課題 -> すべてのエントリの各行に通し番号を付け、「番号」と「内容」の2列のMarkdown表に整形する。空行は除き、画像は回答に入れない。

データ抜粋 ->
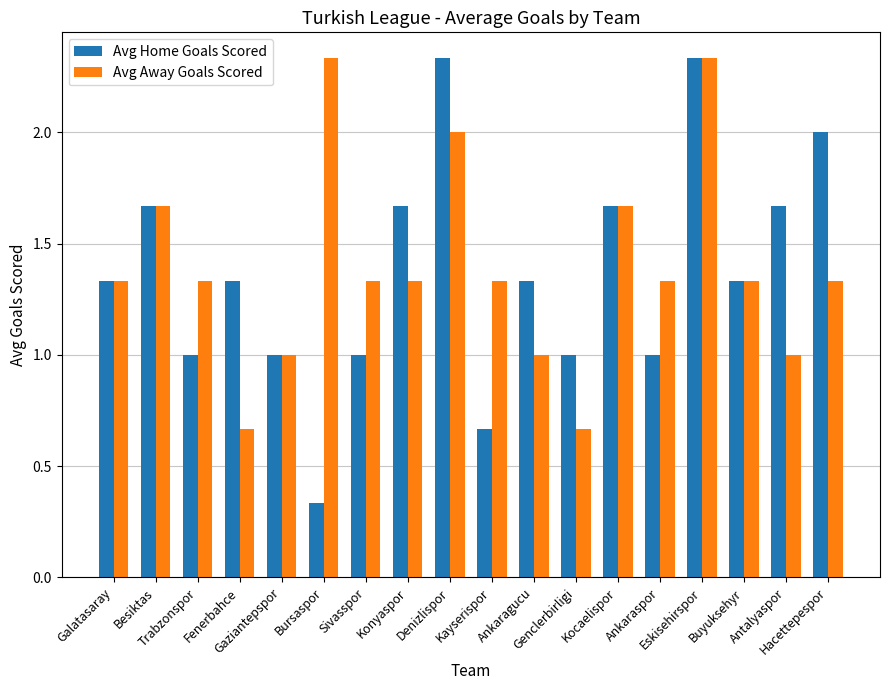

How many distinct data groups are displayed?

2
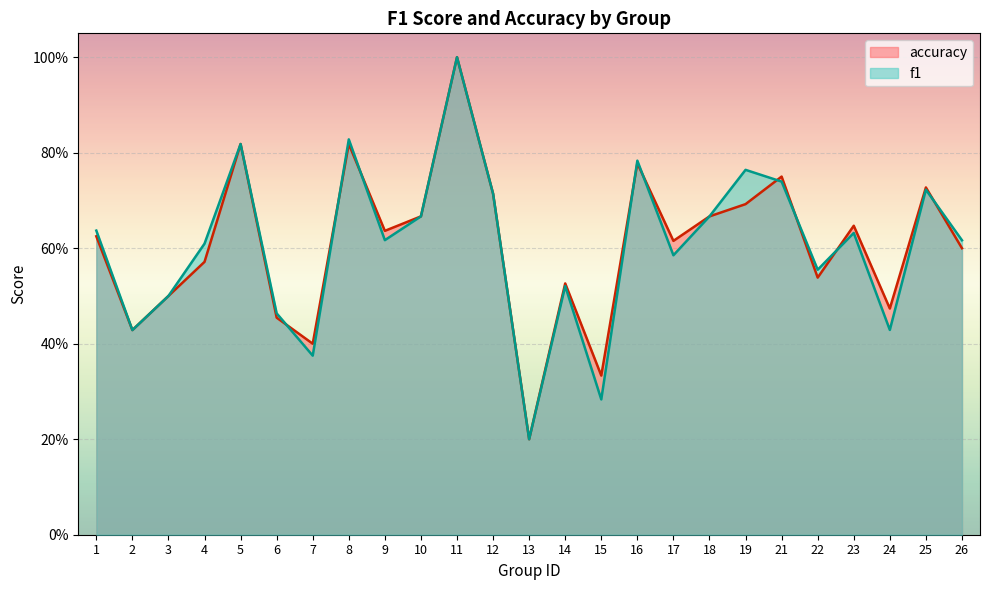

How many times do accuracy and f1 cross each other?

9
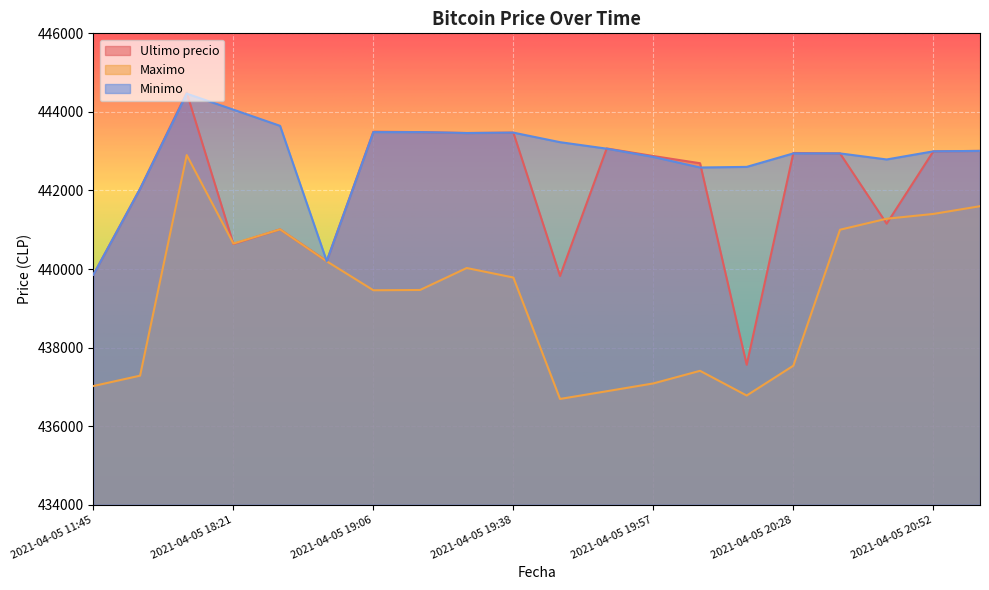

What are all the series names shown in the legend?

Ultimo precio, Maximo, Minimo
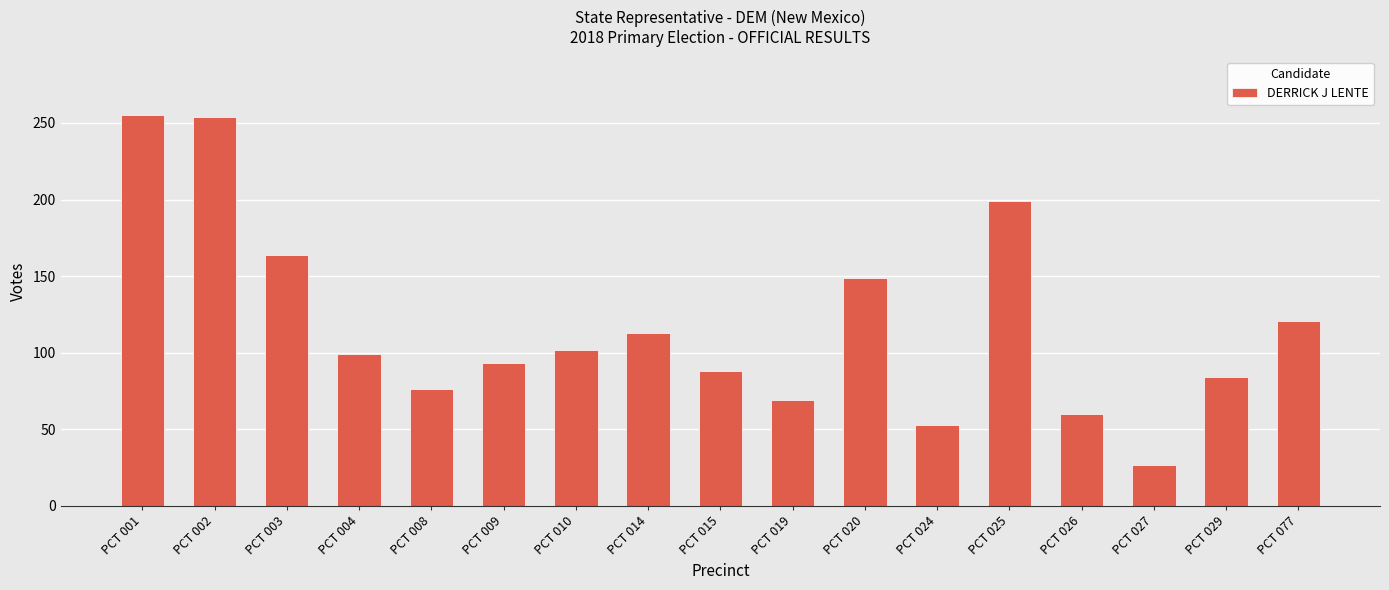

What value does the data have at PCT 008?

76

回答欄 ->
| 番号 | 内容 |
|---|---|
| 1 | How many distinct data groups are displayed? |
| 2 | 2 |
| 3 | How many times do accuracy and f1 cross each other? |
| 4 | 9 |
| 5 | What are all the series names shown in the legend? |
| 6 | Ultimo precio, Maximo, Minimo |
| 7 | What value does the data have at PCT 008? |
| 8 | 76 |